[eatbitseveryday]

There is a lot of hype over encrypted chat programs.

Telegram's encryption is not end-to-end unless you opt into "Secret Chats"[1] and many claim their crypto is not secure[2,3] as they rolled their own[4].

The latest Google chat app Allo also backed away from defaulting to end-to-end encryption for all messages as it lessens the quality of their auto-assistant[5].

The Axolotl protocol (developed by Moxie and Trevor[6]) is available in Signal and was later adopted by WhatsApp. Signal has far fewer features than other chat applications, and people aren't clamoring much about it; I would guess because many people place features > crypto.

Wire (wire.com) uses this protocol as well[7].

WhatsApp being part of Facebook has already called into question their handling of privacy[8], the feature they were originally advertising as their main strength.

[1] https://telegram.org/faq#secret-chats

[2] http://security.stackexchange.com/questions/49782/is-telegra...

[3] http://www.cryptofails.com/post/70546720222/telegrams-crypta...

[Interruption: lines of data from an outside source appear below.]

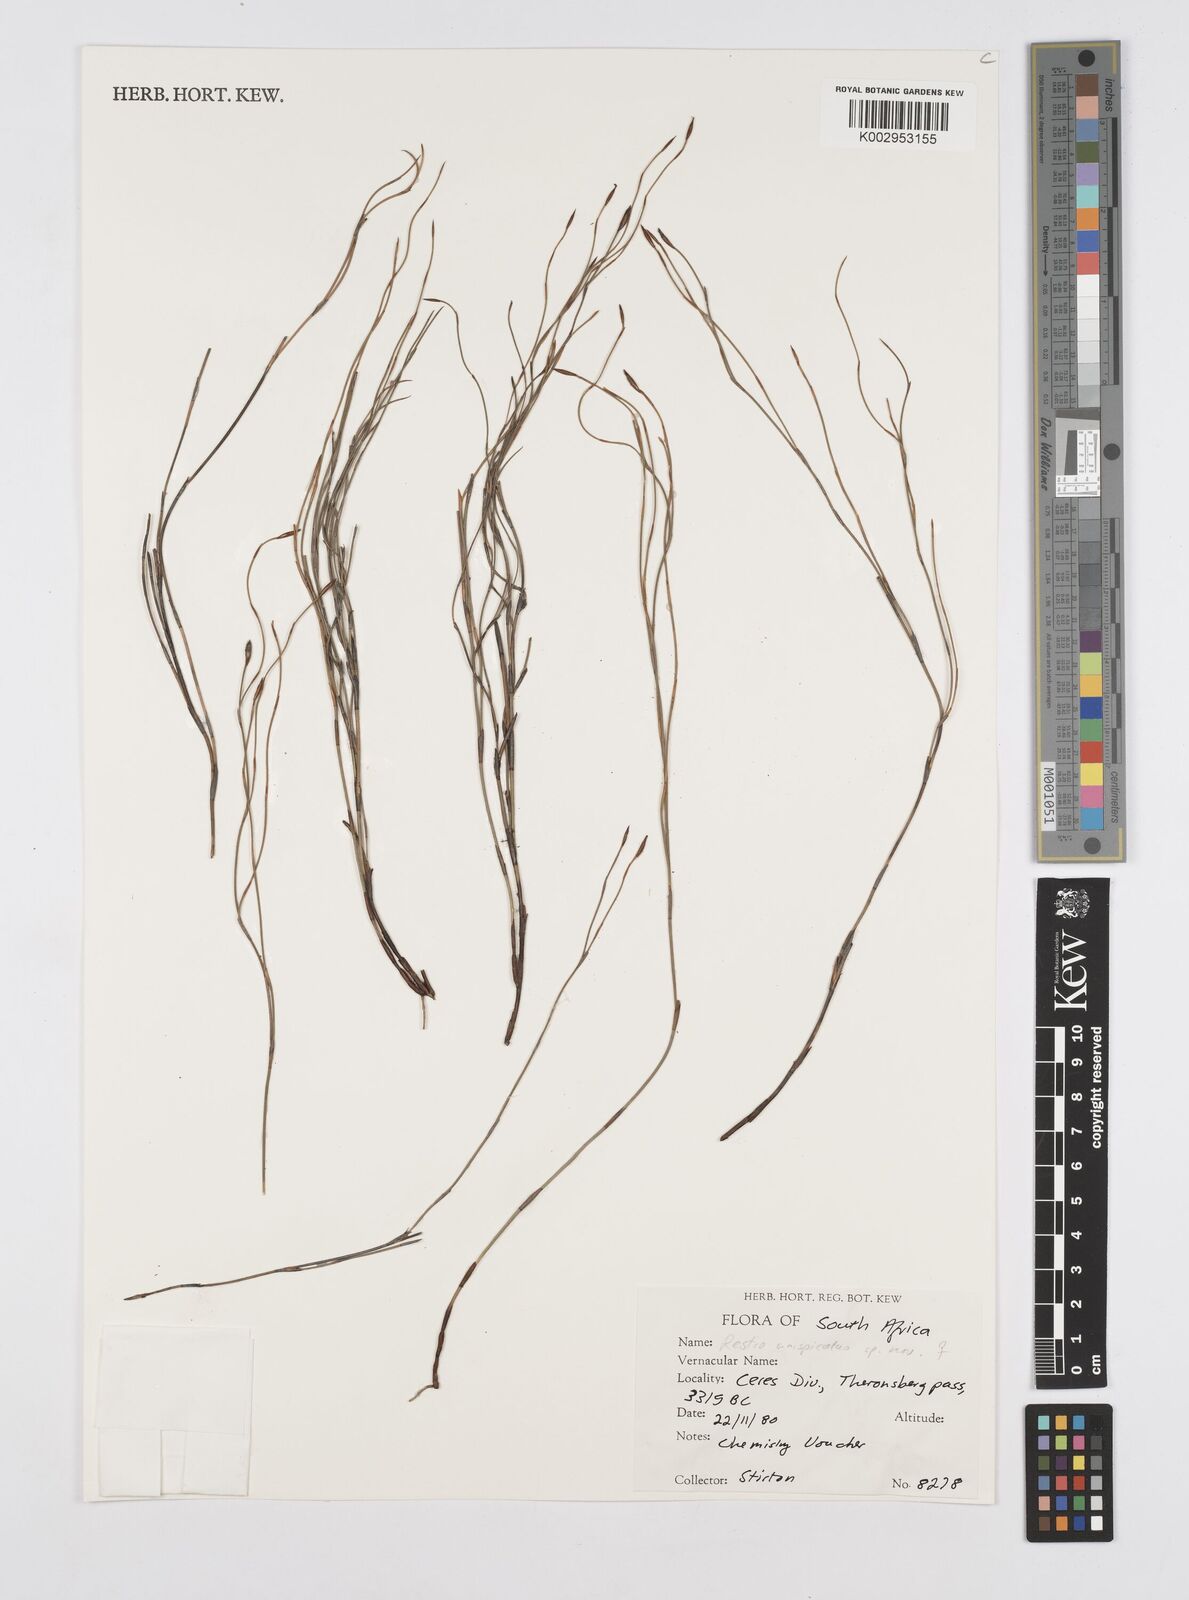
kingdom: Plantae
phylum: Tracheophyta
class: Liliopsida
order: Poales
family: Restionaceae
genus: Restio
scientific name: Restio unispicatus
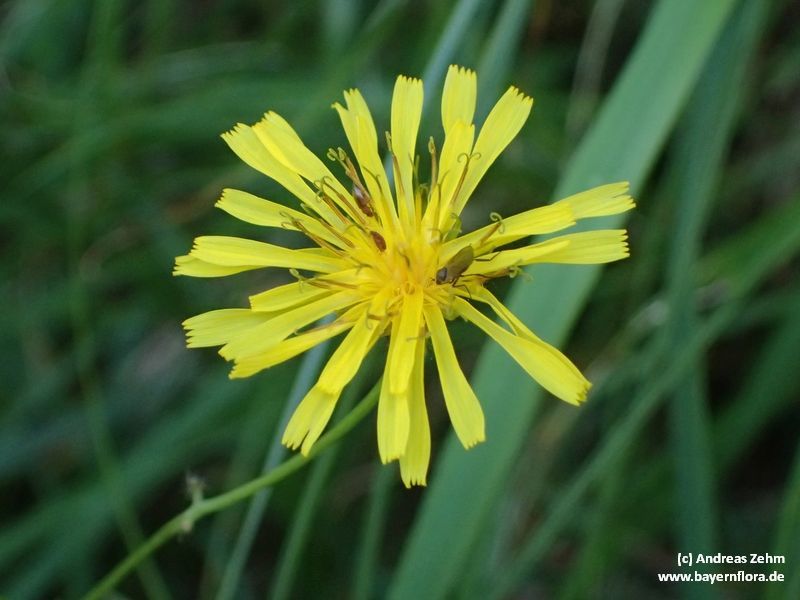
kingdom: Plantae
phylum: Tracheophyta
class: Magnoliopsida
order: Asterales
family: Asteraceae
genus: Crepis
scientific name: Crepis paludosa
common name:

[4] https://news.ycombinator.com/item?id=6916860

[5] https://news.ycombinator.com/item?id=12547130

[6] https://en.wikipedia.org/wiki/Double_Ratchet_Algorithm

[7] https://wire.com/resource/Wire%20Security%20Whitepaper/downl...

[8] http://www.nytimes.com/2016/08/26/technology/relaxing-privac...

[microtonal]

Still hoping that iMessage will switch to Axolotl rather than their broken E2E design.

[kuschku]

And in case @m0xie complains that we should call it the "Signal Protocol":

No one will call it that as long as you claim that Signal is trademarked, and threaten legal action against projects using that name.

The LibreSignal issue, where you behaved worse than a kindergarten child (and I know, I volunteered to work some weeks in a kindergarten a few years ago) is still in memory for most people.

[tw04]

Given that it's not multiplatform it's kind of irrelevant. It's not a replacement for any of the others. I mean, yay for better encryption, but it's not going to help anyone on Whatsapp today.

[philippnagel]

So what's recommended then? Signal, Wire and Tox?

[tdkl]

If you want desktop clients (electron, but at least not Chrome app) try Wire.

[krautsourced]

What's recommended is not posting anything you absolutely need to be secure through some instant messaging app...

[eatbitseveryday]

It isn't about securely sharing highly sensitive material, but enabling verifiable privacy of typical communications. For example (hypothetically) me discussing cancer with a family member, or financial information, or (in countries where there is government oversight) organizing protests.

If not using a secure end-to-end encryption method such as chat, what do you recommend?

Email providers such as ProtonMail provide the same but in the form of email. Telephone calls are not secure, and neither are text messages.

[reitanqild]

If you are like me you can even use Telegram.

For the things I post on Telegram I don't care about crypto but rather about a good desktop client, features months ahead of Whatsapp, nice niche communities, bots (including the hn bot which is really nice to see all things that have been voted above a configurable threshold during the day.)

Now that I think of it a lot of what I use it for is as a RSS and twitter replacement: subscribing to channels and groups, occasionally posting harmless stuff.

[jhomedall]

A message should only be readable by the intended recipient, regardless of how sensitive the contents are.